I don't know if this is any good. The ending feels weak to me. Any feedback would be so appreciated.

Posted on October 10, 2025, 8:30 pm

EmberWords, this is beautiful. Truly. For a first share, this shows remarkable skill.

What works so well:

  • The specific details - "leather soft from years of work," the monstrous zucchini, the splitting tomatoes
  • "Shaped to hands that will not come" - that line stopped me
  • The way the garden continues without her creates such powerful absence

On the ending: I actually think it works. "How to be the one who stays" carries so much weight - the survivor's guilt, the impossibility of filling her role.
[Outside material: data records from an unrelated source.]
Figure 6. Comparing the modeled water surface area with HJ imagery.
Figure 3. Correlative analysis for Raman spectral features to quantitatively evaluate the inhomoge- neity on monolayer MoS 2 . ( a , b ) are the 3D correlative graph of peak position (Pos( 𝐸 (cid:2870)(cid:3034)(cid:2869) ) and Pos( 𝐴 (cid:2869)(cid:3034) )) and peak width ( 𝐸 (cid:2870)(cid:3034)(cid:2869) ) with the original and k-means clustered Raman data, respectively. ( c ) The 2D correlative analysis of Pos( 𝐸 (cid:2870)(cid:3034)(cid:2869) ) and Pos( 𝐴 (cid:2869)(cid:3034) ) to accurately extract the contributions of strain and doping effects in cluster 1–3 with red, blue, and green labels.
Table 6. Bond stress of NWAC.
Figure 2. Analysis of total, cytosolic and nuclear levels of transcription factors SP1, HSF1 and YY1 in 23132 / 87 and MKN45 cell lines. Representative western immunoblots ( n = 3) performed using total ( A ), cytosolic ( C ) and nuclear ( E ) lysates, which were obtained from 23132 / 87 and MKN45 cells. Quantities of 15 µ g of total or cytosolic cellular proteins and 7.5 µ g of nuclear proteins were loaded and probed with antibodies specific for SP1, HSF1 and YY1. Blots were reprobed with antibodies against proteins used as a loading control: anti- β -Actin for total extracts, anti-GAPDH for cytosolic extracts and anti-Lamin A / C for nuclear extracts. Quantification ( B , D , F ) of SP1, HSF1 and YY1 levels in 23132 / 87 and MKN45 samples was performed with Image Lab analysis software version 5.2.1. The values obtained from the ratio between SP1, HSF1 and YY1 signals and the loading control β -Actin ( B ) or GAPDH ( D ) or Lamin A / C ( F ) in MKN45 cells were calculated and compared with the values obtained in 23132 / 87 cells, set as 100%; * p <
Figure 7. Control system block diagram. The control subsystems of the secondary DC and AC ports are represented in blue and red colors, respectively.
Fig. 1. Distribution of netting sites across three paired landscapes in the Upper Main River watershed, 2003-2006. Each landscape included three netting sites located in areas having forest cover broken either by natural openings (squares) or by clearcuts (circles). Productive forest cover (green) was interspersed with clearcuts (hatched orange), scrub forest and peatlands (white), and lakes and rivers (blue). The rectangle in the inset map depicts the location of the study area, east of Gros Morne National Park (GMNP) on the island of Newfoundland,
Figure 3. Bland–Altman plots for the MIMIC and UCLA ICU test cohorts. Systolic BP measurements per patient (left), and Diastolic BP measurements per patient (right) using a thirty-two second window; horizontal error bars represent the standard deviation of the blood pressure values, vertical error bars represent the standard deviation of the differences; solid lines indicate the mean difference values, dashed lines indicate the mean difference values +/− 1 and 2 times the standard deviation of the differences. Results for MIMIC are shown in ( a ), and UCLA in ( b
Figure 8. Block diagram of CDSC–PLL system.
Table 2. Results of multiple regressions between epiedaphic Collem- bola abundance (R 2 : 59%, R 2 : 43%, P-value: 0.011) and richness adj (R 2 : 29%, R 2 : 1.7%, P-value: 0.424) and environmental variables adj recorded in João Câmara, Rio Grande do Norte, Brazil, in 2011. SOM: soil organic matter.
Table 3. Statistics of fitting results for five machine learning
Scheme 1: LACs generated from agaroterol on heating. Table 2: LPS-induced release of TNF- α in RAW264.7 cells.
But if you want to strengthen it, you could try making that last image more concrete. What does "staying" look like in the garden? What specific action would she be doing?

But honestly, this is strong as is. Thank you for sharing it.

Posted on October 10, 2025, 10:15 pm

I agree with RiverStone - this is impressive work, especially for someone who's new to sharing.

A few thoughts:

  1. The difference between "ripe and ready" is such a clever line. It works on multiple levels - the literal (gardening knowledge) and emotional (readiness for loss).
  2. Consider whether you need "but" in "but there's no one left." The absence is stronger without the conjunction: "there's no one left who knows..."
  3. The gloves stanza is perfect. Don't touch it.
  4. For the ending, what about grounding it in a specific action? Something like "I stand in her rows, / pull a weed, / and do not know / how to be the one who tends."

These are just suggestions - the poem works as is. You have a real gift for concrete imagery that carries emotional weight. Keep writing.

Posted on October 11, 2025, 8:30 am

I'm crying reading these responses. Thank you so much. I was so scared to share.

The suggestion about "but" is really good - I can see how it's unnecessary now. And I love the idea of adding a small action to the ending. "Tends" is beautiful.

This community is amazing. I'm so glad I found you all.

Posted on October 11, 2025, 2:00 pm

Coming in late but I had to say - "the fit all wrong" with its slant rhyme to "come" in the previous stanza is lovely. I don't know if that was intentional but it creates a beautiful sound echo.

Welcome to sharing your work. It's scary at first but it gets easier. And your writing is worth the vulnerability.